Restrooms at the golf course and the airport are not accessible to hikers. The two buildings, Interpretive Center and Sea Scout building (not sure what it is called) are closed more often than they are open.

The Athletic Fields are quite a hike away from the duckpond or harbor.

If you can suggest others, I would be very pleased to hear. Restrooms should not be a scavenger hunt, so please share the information you have.


1 person likes this
Posted by mike
a resident of another community
on Aug 7, 2019 at 12:07 pm

Byxbee (sp?) park.


5 people like this
Posted by CrescentParkAnon.
a resident of Crescent Park
on Aug 7, 2019 at 11:42 pm

Byxbee Park's restrooms are a Palo Alto disgrace. Half the time, at least in the men's the door doesn't close. There are not clean seats so you have to use the butt gaskets, and since the top is open air by the time you place them on the seat they blow away. Then when you are done they will not even put civilized human toilet paper dispensers, so they padlock rolls of people you have to unwind around the padlocked bar.

This does not even mention that the place is a filthy mess, even right after they clean it. The people who clean it do the absolute minimum.

Even so, Byxbee park is much better than the Port-o-Potties.

Walk over to Mountain View it's the same thing. The restrooms on Terminal Ave. are every bit as disgusting. I remember calling in for over a year to report the hand-dryers were not working, and nothing was done. The place stinks and there are vandals who regularly seem to purposefully stuff the toilets full of paper towels, which is probably why they got the hand-dryers, but then they don't work.

Nothing public in this city seems to get any attention. Any civilized competent human being could turn this around in a month of constant checking but the facilities managers in both Palo Alto and Mountain View seem to be gone or don't care about their jobs ... and I bet they are paid plenty.

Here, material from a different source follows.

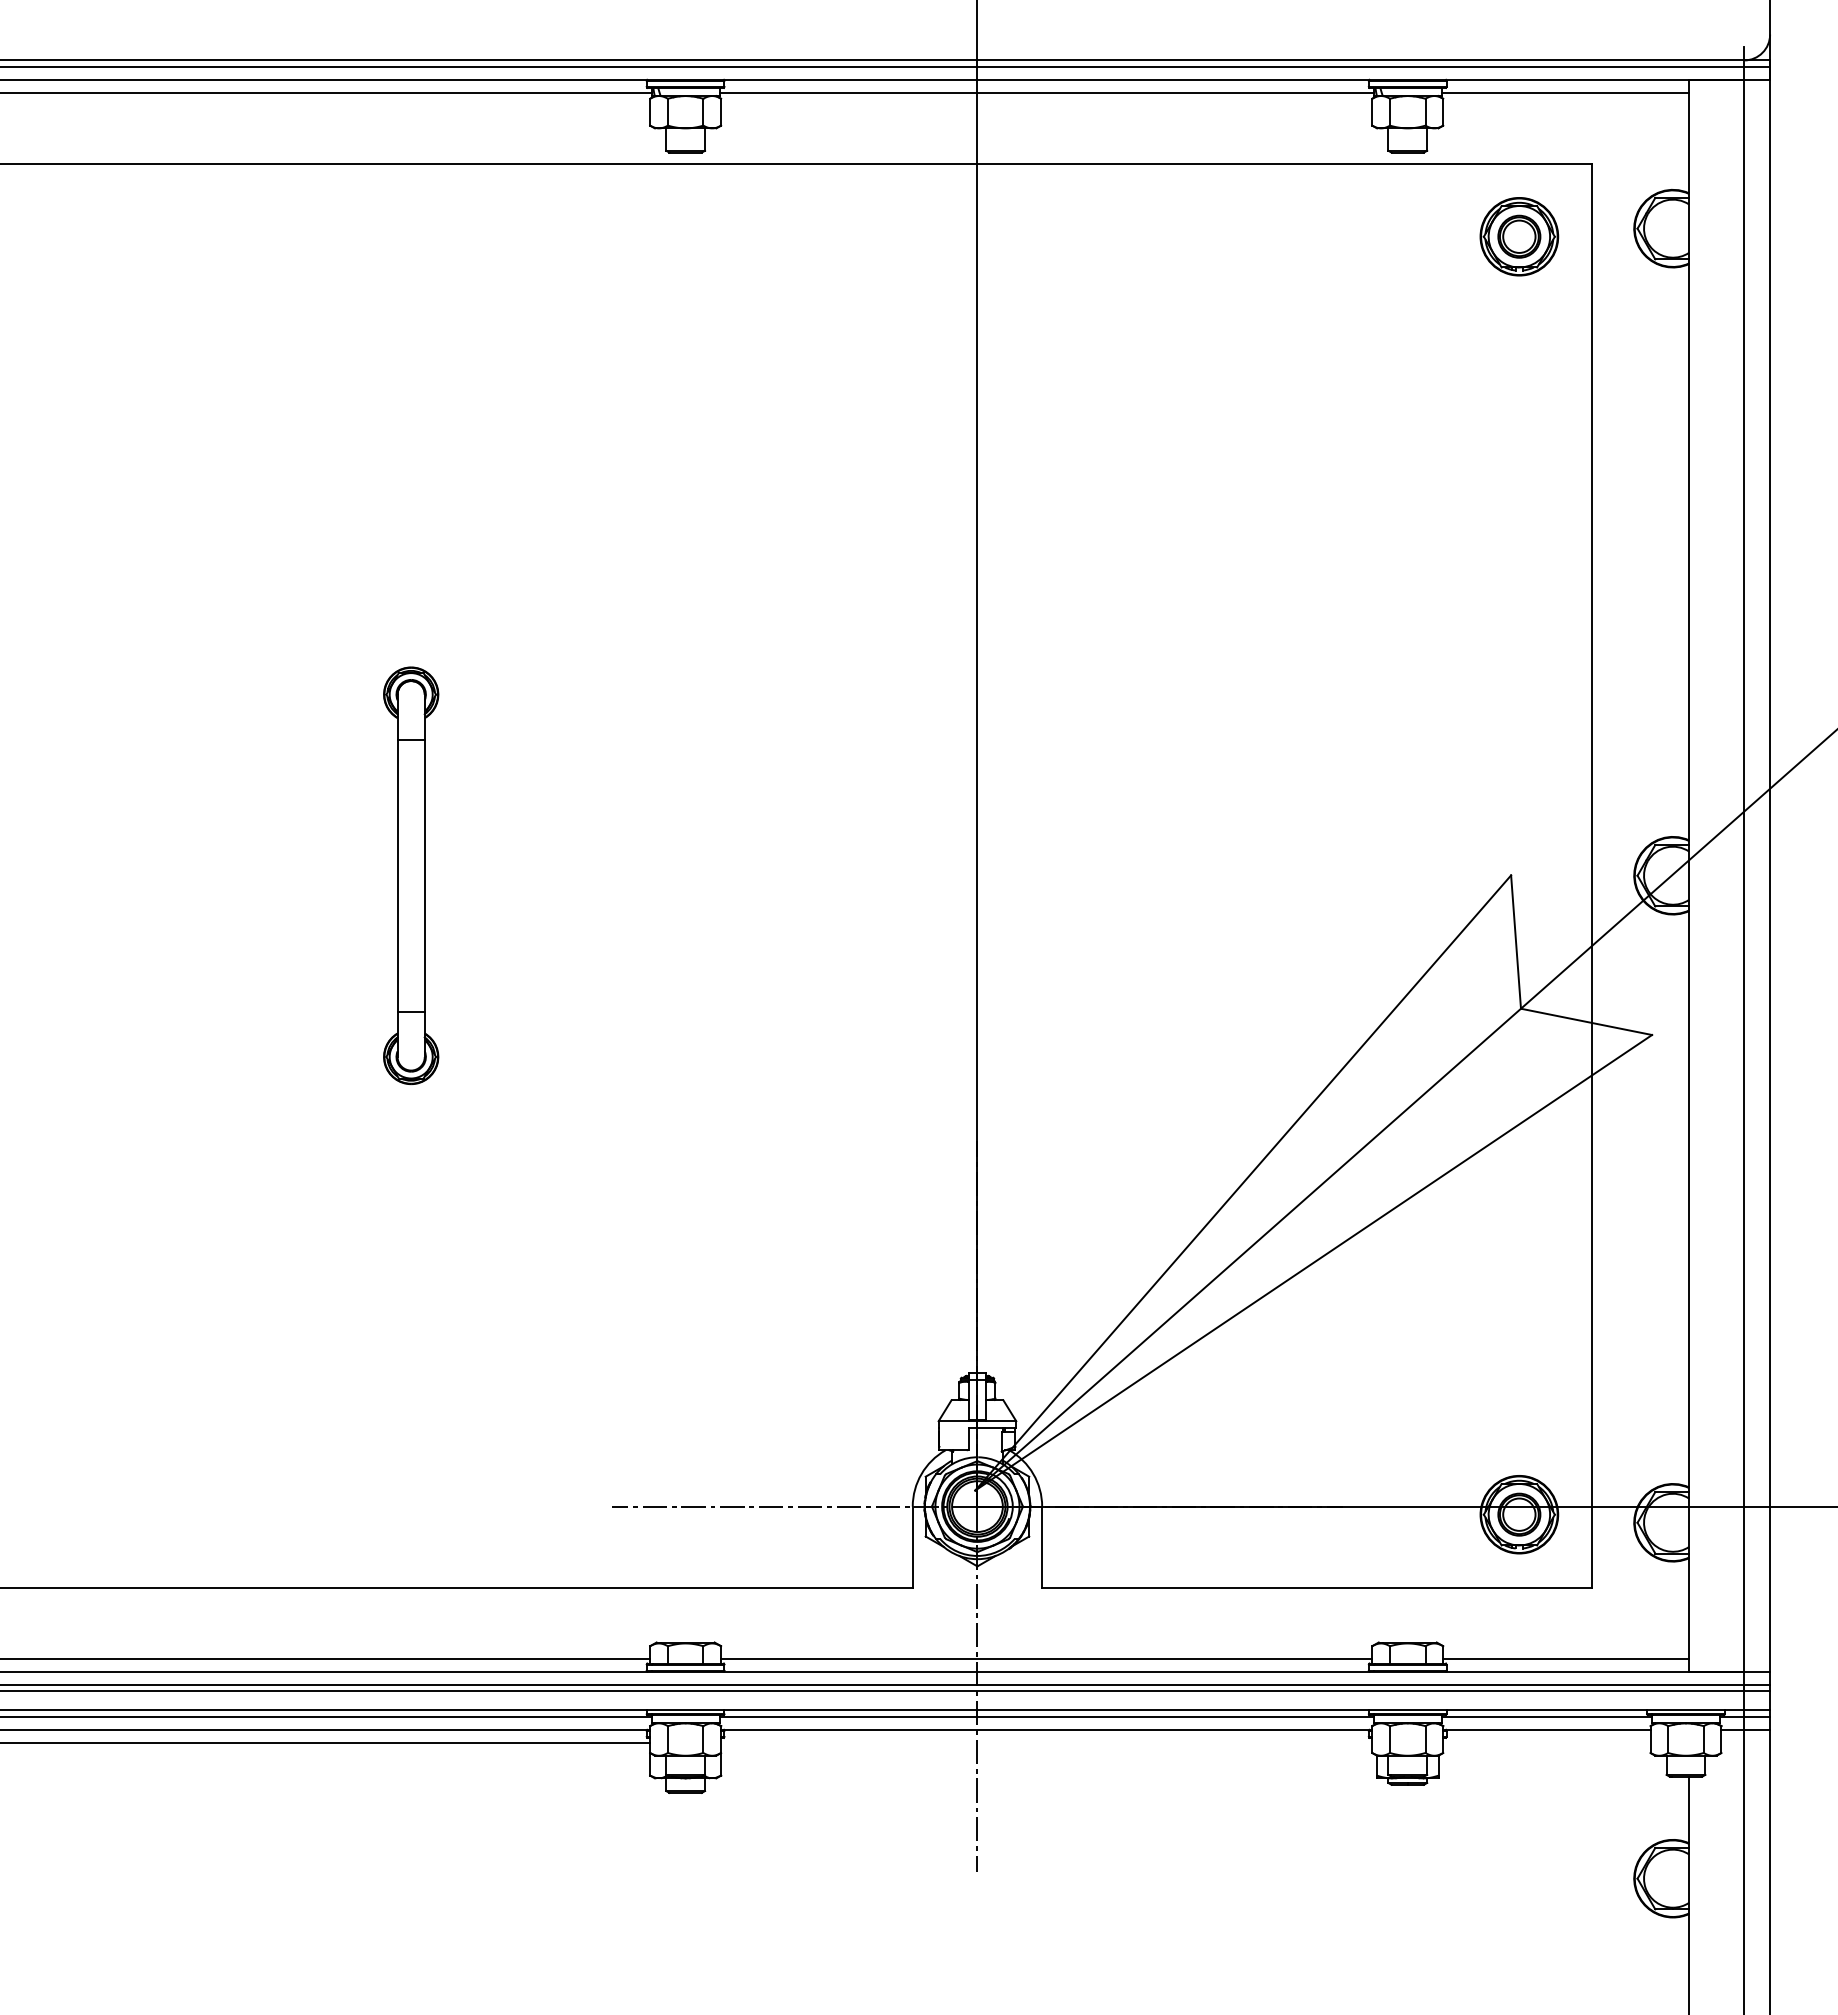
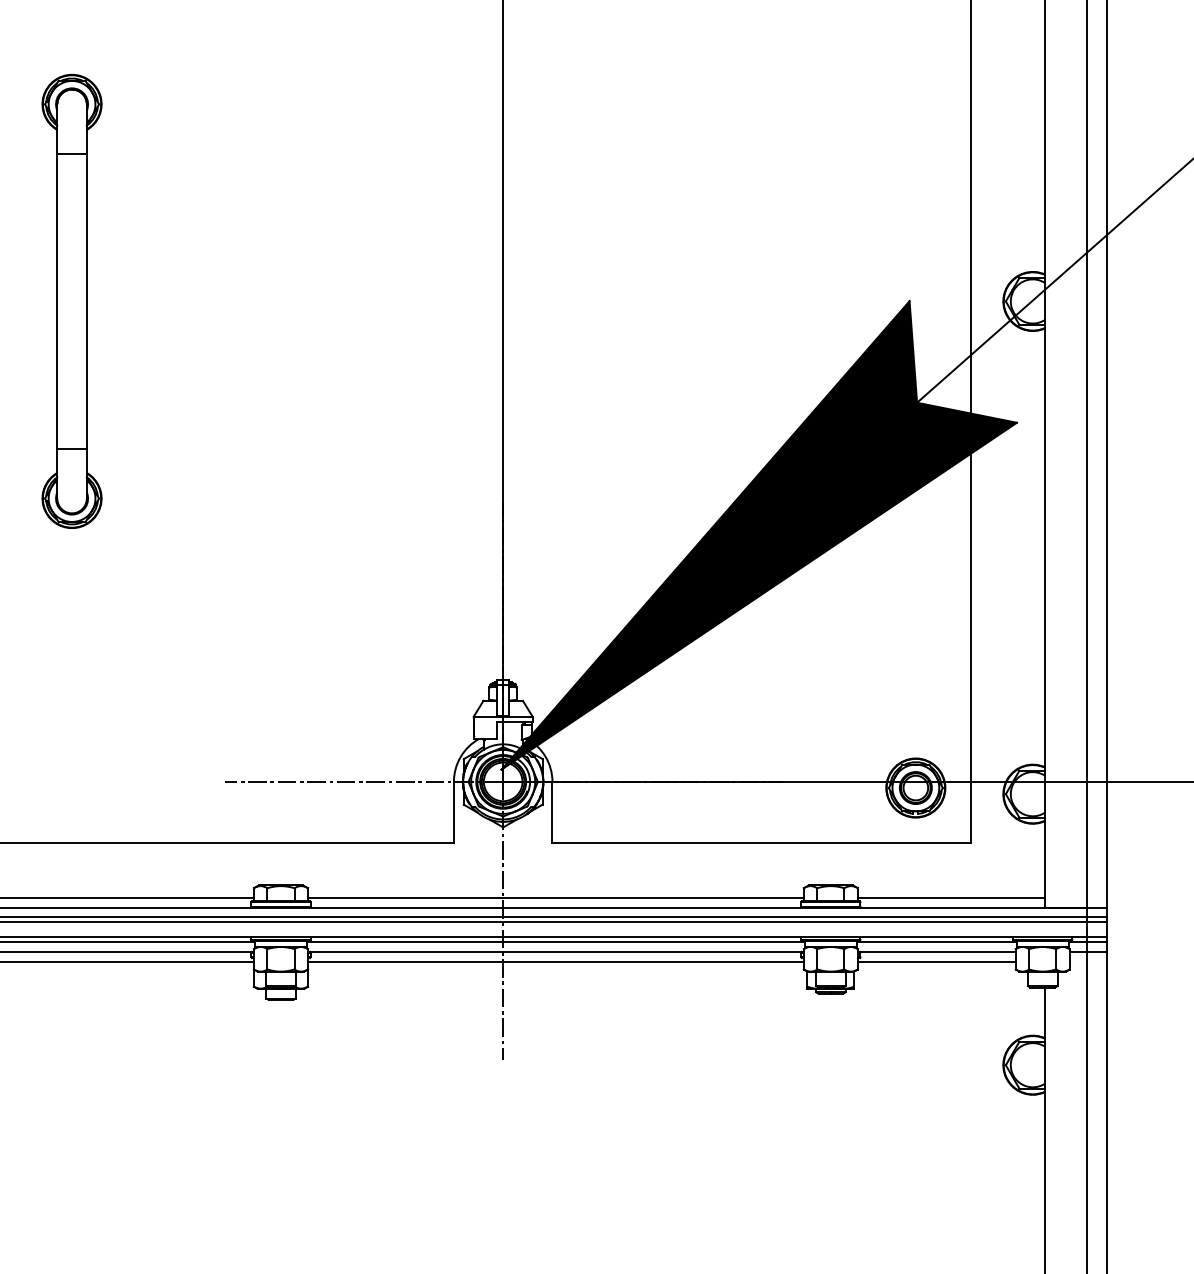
part: (410, 875) -> (71, 301), size x1.43
fill: (1313, 1182) -> (759, 535), added
line: (1046, 1742) -> (555, 961), added
line: (1546, 1742) -> (936, 961), added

Force the facilities manager to get off their butts and personally sign checkover sheets that are posted in each public facility in both cities, and make it a requirement of their jobs. If they do not do it they do not get paid. If they go in and sign it when things are not working, they get fired.

You know things are bad when people will walk a mile down the trails and answer nature's call in the weeds. We seem to be a town with a disdain for the public and no self-respect.


Like this comment
Posted by Chris Zaharias
a resident of Duveneck/St. Francis
on Aug 8, 2019 at 12:00 am

I have always considered it my right to drop friends off at the Pardee pool when necessary.